Take LUVOX CR once daily at bedtime to minimize daytime sedation.,Swallow the tablet whole; do not crush, chew, or cut it.,May take 2-4 weeks for therapeutic effect; consistent adherence is important.,Do not stop taking abruptly; consult your doctor before discontinuing.,Avoid alcohol, as it may increase drowsiness and risk of adverse effects.,Report any suicidal thoughts, unusual mood changes, or serotonin syndrome symptoms (e.g., agitation, hallucinations, fever, rapid heart rate).,Use caution when driving or operating machinery until you know how LUVOX affects you.
No interactions on record
No interactions on record
Explore head-to-head clinical comparisons of other medications in the same therapeutic classes.
Common clinical questions about LEXAPRO vs LUVOX CR, answered by our medical review team.
LEXAPRO is a SSRI Antidepressant that works by Selective serotonin reuptake inhibitor (SSRI); inhibits serotonin reuptake at the presynaptic neuron, potentiating serotonergic activity.. LUVOX CR is a SSRI Antidepressant that works by Selective serotonin reuptake inhibitor (SSRI); increases serotonin availability in the synaptic cleft by blocking serotonin reuptake transporters (SERT).. They differ in pharmacokinetic profiles, FDA-approved indications, and side effect profiles.
Potency comparisons between LEXAPRO and LUVOX CR depend on the specific clinical indication. These are both SSRI Antidepressant agents and are not directly interchangeable by dose. A physician or clinical pharmacist should guide any therapeutic switching decisions.
The standard adult dose of LEXAPRO is: 10 mg orally once daily; may increase to 20 mg once daily after at least 1 week.. The standard adult dose of LUVOX CR is: 100-300 mg orally once daily at bedtime. Dosing should always be individualized based on indication, renal and hepatic function, age, and other patient factors.
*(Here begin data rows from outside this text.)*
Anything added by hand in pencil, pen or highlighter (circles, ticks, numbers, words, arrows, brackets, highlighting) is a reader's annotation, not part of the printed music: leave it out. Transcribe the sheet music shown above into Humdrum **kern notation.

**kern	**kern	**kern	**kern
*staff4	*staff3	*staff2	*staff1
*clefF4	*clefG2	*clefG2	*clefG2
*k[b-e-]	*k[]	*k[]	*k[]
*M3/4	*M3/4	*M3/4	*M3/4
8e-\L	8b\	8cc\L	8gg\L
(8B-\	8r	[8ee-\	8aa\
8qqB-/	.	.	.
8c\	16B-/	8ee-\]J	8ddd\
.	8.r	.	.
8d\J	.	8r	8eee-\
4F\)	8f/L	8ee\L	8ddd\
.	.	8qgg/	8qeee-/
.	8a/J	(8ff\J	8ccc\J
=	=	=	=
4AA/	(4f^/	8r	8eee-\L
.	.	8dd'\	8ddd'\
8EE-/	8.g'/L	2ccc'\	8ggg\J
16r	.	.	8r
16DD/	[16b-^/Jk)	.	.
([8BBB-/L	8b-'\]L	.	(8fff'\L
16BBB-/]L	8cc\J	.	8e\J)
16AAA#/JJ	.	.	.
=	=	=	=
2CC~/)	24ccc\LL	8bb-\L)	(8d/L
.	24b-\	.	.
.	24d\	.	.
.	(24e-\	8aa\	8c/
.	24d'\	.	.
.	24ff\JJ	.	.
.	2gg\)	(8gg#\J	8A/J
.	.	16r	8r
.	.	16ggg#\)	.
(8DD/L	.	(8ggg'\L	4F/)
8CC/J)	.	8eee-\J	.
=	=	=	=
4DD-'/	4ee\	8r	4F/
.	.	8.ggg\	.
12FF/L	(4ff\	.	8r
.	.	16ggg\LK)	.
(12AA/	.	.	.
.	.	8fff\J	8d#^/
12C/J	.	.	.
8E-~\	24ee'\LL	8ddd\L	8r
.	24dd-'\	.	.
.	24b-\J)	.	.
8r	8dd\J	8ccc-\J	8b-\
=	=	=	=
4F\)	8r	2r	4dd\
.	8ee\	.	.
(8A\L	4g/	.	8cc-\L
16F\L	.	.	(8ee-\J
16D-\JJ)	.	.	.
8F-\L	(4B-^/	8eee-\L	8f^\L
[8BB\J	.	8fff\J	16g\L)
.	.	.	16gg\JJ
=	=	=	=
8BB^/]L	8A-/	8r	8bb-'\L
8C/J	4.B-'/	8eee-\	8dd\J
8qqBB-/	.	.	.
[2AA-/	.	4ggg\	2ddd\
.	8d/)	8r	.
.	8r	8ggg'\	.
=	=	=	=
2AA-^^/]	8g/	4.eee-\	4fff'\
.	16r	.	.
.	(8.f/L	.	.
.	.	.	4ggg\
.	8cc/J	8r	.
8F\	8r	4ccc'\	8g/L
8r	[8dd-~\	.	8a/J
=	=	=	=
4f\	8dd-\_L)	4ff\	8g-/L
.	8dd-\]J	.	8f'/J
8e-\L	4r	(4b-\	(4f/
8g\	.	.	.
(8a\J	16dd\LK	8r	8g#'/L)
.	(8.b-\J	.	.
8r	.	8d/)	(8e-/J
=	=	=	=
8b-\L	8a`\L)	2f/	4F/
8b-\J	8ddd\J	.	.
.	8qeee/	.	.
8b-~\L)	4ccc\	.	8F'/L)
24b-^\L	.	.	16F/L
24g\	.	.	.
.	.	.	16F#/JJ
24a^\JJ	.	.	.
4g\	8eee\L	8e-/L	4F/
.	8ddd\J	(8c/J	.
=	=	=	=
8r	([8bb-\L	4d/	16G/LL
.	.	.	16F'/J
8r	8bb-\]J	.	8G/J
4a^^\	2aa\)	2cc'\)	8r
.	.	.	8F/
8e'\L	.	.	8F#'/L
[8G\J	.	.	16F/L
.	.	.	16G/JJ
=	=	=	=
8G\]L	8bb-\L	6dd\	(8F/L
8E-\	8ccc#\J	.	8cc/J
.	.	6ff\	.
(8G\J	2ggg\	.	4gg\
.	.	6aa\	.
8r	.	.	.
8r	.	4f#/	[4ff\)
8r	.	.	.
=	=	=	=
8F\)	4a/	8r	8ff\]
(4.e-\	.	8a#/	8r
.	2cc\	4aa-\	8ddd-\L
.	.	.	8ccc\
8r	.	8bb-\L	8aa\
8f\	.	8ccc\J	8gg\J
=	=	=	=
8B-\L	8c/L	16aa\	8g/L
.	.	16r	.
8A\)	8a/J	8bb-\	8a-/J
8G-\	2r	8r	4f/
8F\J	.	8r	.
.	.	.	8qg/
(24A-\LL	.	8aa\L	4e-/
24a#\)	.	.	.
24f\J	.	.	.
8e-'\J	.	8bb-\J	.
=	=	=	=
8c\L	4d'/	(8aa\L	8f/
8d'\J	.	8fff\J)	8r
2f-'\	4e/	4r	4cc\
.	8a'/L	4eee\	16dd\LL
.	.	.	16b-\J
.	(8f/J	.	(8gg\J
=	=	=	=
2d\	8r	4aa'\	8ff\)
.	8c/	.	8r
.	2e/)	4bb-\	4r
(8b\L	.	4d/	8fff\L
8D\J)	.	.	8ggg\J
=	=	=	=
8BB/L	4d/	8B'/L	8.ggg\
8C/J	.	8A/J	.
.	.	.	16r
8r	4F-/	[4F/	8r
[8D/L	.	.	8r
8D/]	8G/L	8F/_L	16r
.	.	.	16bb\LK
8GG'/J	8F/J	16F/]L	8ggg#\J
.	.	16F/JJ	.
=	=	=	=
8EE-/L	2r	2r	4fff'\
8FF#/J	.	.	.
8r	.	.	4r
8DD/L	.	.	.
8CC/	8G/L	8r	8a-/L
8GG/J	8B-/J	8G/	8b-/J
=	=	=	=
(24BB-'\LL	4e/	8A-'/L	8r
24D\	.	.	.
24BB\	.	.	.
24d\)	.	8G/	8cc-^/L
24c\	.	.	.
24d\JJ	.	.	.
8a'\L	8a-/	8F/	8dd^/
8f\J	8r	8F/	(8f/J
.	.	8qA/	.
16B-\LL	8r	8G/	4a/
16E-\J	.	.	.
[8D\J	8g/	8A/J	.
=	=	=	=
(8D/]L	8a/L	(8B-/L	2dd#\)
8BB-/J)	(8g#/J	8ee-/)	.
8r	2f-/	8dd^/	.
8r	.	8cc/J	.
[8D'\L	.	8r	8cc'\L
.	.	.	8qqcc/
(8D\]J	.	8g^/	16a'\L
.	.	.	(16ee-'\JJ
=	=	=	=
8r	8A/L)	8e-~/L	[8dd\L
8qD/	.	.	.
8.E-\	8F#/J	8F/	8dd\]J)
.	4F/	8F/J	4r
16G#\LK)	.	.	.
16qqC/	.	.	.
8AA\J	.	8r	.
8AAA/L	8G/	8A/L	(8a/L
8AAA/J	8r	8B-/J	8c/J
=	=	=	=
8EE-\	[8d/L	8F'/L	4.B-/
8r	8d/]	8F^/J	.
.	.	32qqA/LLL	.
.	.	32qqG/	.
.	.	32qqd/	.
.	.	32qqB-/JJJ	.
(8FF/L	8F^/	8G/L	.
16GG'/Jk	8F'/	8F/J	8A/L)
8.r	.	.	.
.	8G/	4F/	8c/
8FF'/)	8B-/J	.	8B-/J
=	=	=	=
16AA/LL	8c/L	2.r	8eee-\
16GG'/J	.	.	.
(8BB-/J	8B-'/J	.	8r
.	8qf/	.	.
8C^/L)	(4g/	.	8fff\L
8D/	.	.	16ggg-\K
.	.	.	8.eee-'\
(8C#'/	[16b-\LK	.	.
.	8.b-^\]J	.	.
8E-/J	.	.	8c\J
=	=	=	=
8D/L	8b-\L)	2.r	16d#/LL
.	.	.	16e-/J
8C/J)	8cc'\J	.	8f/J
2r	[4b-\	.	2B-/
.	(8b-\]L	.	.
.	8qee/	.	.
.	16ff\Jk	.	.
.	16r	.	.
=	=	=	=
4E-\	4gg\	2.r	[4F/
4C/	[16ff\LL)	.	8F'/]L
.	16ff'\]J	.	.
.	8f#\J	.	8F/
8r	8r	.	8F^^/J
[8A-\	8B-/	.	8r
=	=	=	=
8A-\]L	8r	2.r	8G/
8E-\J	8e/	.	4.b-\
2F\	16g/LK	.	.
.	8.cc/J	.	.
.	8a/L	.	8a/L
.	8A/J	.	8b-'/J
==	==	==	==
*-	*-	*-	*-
No direct drug-drug interaction has been formally documented between LEXAPRO and LUVOX CR in current clinical databases. However, individual patient risk factors including other medications, organ function, and comorbidities should always be evaluated by a qualified healthcare provider.
The maternal-fetal safety profiles differ. LEXAPRO is classified as Category C. First trimester: Epidemiologic studies have shown a small increased risk of congenital cardiac defects (primarily ventricular septal defects) with exposure, with an absolute risk o. LUVOX CR is classified as Category C. First trimester: Epidemiologic studies have not consistently demonstrated an increased risk of major congenital anomalies; however, some studies suggest a small increased risk of c. Always consult a maternal-fetal medicine specialist before taking either drug during pregnancy or lactation.